Satgas Pangan Polres Bangkep Sidak Harga Beras di Pasar Banggai Laut

Satgas Pangan Polres Bangkep Sidak Harga Beras di Pasar Banggai Laut

MataSMScom. BANGGAI LAUT – Satuan Tugas (Satgas) Pangan Polres Banggai Kepulauan (Bangkep) melalui Unit Reskrim Polsek Banggai melakukan inspeksi mendadak (sidak) terkait ketersediaan dan stabilitas harga beras di Kelurahan Lompio, Kecamatan Banggai, Minggu (15/2/2026). Langkah ini diambil sebagai tindak lanjut atas SK Kepala Badan Pangan Nasional Nomor 375 Tahun 2025 mengenai pengendalian harga pangan nasional.

Dalam kegiatan yang berlangsung mulai pukul 10.00 WITA tersebut, personel kepolisian bersinergi dengan Dinas Perindag serta Dinas Ketahanan Pangan Kabupaten Banggai Laut. Tim gabungan menyasar sejumlah titik distribusi utama, di antaranya Toko Neza Beras dan Toko Al Rahma, guna memastikan rantai distribusi berjalan lancar tanpa adanya praktik penimbunan.

Berdasarkan hasil pemantauan di lapangan, petugas menemukan variasi harga pada komoditas beras. Di Toko Neza Beras, beras jenis premium tercatat dijual seharga Rp15.500 per kilogram, yang dinilai melampaui Harga Eceran Tertinggi (HET). Sementara itu, di Toko Al Rahma, stok beras medium terpantau stabil di angka Rp13.000 per kilogram, meski stok beras premium sedang mengalami kekosongan.

Kapolres Bangkep melalui Kasat Reskrim Polres Bangkep, AKP Nanang Afrioko, S.H., M.H., menjelaskan bahwa tingginya harga di tingkat pedagang dipicu oleh biaya logistik. “Dari keterangan para pedagang, beras ini dipasok dari wilayah Makassar, Kendari, hingga Luwuk. Adanya biaya tambahan seperti ongkos angkut kapal dan jasa buruh menyebabkan harga beli dari distributor sudah cukup tinggi,” ujar AKP Nanang.

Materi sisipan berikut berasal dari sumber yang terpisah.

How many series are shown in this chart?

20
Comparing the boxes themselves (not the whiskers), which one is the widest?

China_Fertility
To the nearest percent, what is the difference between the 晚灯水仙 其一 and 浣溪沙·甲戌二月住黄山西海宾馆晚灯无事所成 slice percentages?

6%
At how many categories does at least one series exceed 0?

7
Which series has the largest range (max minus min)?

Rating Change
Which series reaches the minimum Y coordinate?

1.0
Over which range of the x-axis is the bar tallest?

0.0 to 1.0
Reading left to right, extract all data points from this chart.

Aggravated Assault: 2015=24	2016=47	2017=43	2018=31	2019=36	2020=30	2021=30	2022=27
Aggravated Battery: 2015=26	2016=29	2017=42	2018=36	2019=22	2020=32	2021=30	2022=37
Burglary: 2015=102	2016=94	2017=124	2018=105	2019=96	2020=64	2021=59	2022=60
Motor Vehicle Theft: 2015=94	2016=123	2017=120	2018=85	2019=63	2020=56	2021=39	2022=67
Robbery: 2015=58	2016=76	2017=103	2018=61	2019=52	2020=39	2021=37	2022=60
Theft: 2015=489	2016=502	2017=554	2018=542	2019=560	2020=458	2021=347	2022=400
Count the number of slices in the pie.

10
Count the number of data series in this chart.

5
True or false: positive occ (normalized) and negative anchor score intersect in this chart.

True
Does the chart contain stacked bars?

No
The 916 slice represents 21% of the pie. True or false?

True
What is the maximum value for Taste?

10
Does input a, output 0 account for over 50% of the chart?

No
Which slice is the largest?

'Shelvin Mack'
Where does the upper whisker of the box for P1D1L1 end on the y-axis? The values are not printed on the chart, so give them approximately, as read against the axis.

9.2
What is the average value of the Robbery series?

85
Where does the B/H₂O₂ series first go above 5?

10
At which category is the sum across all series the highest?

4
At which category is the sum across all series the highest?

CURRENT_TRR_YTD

Merespons temuan tersebut, pihak kepolisian langsung memberikan edukasi dan himbauan tegas kepada para pemilik usaha. Pedagang diminta untuk sedapat mungkin menyesuaikan harga dengan ketentuan pemerintah dan segera melengkapi legalitas usaha, mulai dari Nomor Induk Berusaha (NIB) hingga izin pengemasan beras agar sesuai dengan regulasi yang berlaku.

“Kami akan terus melakukan pendataan dan pengawasan secara berkala. Fokus utama kami adalah memastikan masyarakat mendapatkan akses pangan dengan harga yang wajar, sekaligus mengingatkan pedagang agar tidak melakukan praktik yang merugikan konsumen demi keuntungan pribadi,” pungkas Kasat Reskrim.